While the most common treatment for T1D continues to be regular injections of insulin and is effective in improving hyperglycemia, the treatment has proven ineffective in removing autoimmunity and regenerating lost islets. Additionally, islet transplantation, a recent and experimental treatment option for T1D, has demonstrated its own set of issues, primarily poor immunosuppression and a limited supply of human islets.

The rapid progression and recent advances in stem cell therapy, including mesenchymal stem cell (MSC) therapy, have created interest in using stem cells to help manage the symptoms of T1D. In this review, Hai Wu reviewed the properties of MSCs and highlighted the progress of using MSCs in the potential treatment of T1D.

Diabetes clinics have demonstrated progress using depleting antibodies as a way to treat T1D, but continue to find remission to typically last for only a short period of time. Additionally, treatment with these antibodies has shown not to discriminate between different types of T cells, meaning even T cells involved in maintaining normal immune function are depleted; this phenomenon has been shown to contribute to other serious health complications.

In addition to the immunomodulatory effects demonstrated by MSCs, they have also shown the ability to recruit and increase the immunosuppressive cells of host immunity. Recent results from clinical trials have shown that just a single treatment with MSCs provided a lasting reversal of autoimmunity and improved glycemic control in subjects with T1D. 

While these results demonstrate the potential of MSCs for a wide range of autoimmune diseases, Wu points out that the small sample size of these studies necessitates further clinical trials before considering approval for use in clinical applications.

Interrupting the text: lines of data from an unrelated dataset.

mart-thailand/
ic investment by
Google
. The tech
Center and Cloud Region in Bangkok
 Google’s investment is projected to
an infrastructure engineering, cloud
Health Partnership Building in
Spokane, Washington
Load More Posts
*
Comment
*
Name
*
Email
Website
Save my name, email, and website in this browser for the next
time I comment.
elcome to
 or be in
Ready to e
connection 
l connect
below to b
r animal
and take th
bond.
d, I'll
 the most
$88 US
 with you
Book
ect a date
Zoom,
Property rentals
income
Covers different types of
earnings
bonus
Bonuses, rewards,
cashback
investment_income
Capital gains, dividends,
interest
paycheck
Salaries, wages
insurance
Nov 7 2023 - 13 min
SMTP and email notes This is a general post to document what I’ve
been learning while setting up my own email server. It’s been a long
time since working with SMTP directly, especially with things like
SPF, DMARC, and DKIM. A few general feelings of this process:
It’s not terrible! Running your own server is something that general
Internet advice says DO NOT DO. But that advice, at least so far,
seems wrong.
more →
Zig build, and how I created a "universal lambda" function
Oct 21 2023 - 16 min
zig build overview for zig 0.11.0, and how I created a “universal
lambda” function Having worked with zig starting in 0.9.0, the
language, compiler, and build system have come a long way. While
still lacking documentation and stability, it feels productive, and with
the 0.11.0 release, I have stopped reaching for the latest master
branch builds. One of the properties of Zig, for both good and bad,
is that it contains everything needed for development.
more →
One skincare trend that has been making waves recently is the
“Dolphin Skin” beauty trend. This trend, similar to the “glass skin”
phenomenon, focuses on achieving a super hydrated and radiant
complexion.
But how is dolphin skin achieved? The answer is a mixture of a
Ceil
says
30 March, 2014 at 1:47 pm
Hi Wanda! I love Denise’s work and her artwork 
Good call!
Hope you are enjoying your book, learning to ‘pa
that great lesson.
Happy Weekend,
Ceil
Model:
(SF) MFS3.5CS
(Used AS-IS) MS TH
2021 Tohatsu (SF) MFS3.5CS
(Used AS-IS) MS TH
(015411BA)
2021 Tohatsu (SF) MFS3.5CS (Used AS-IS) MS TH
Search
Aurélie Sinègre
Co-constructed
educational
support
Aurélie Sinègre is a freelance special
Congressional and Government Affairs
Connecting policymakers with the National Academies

Studies of human islets and human islet transplantation have been limited because of a shortage of pancreas donors. Although unable to be definitively demonstrated, and considering their ability to differentiate into other cell types, there is a hypothesis that MSCs can transdifferentiate to insulin-producing cells. While not yet fully understood, this hypothesis is further supported by the observation of crosstalk between MSCs and the pancreas in diabetic animals.

Other in vivo studies examining this relationship has produced mixed results.  For example, Chen et al. (2004) were unsuccessful in attempts to transdifferentiate MSCs into insulin-producing cells in vitro. On the other hand, several studies, including those by Timper et al. (2006) and Chao et al. (2008) demonstrate the formation of islet-like clusters from in vitro cultured MSCs and the possibility of using MSCs as a source of human islets in vitro.

Despite these promising findings, the author highlights that most of these studies failed to generate sufficient amounts of islets required for human transplantation and long-term stability.  However, Wu notes recent advances in tissue engineering, including biocompatible scaffolds, might better support in vitro generation of islets from MSCs.

The author concludes that MSCs can be isolated from multiple tissues, are easily expanded and genetically modified in vitro, and are well-tolerated in both animal and human studies – making them a good candidate for future cell therapy.  On the other hand, stem cell therapy alone might not be enough to reverse the autoimmunity of T1D, and co-administration of immunosuppressive drugs may be necessary to prevent autoimmunity. 

MSCs have shown great promise in the field of regenerative medicine. While stem cells used as a potential treatment for T1D appear generally safe, the author calls for future in-depth mechanistic studies to overcome the identified scientific and manufacturing hurdles and to better learn how cell therapy can be used to treat – and eventually cure – T1D.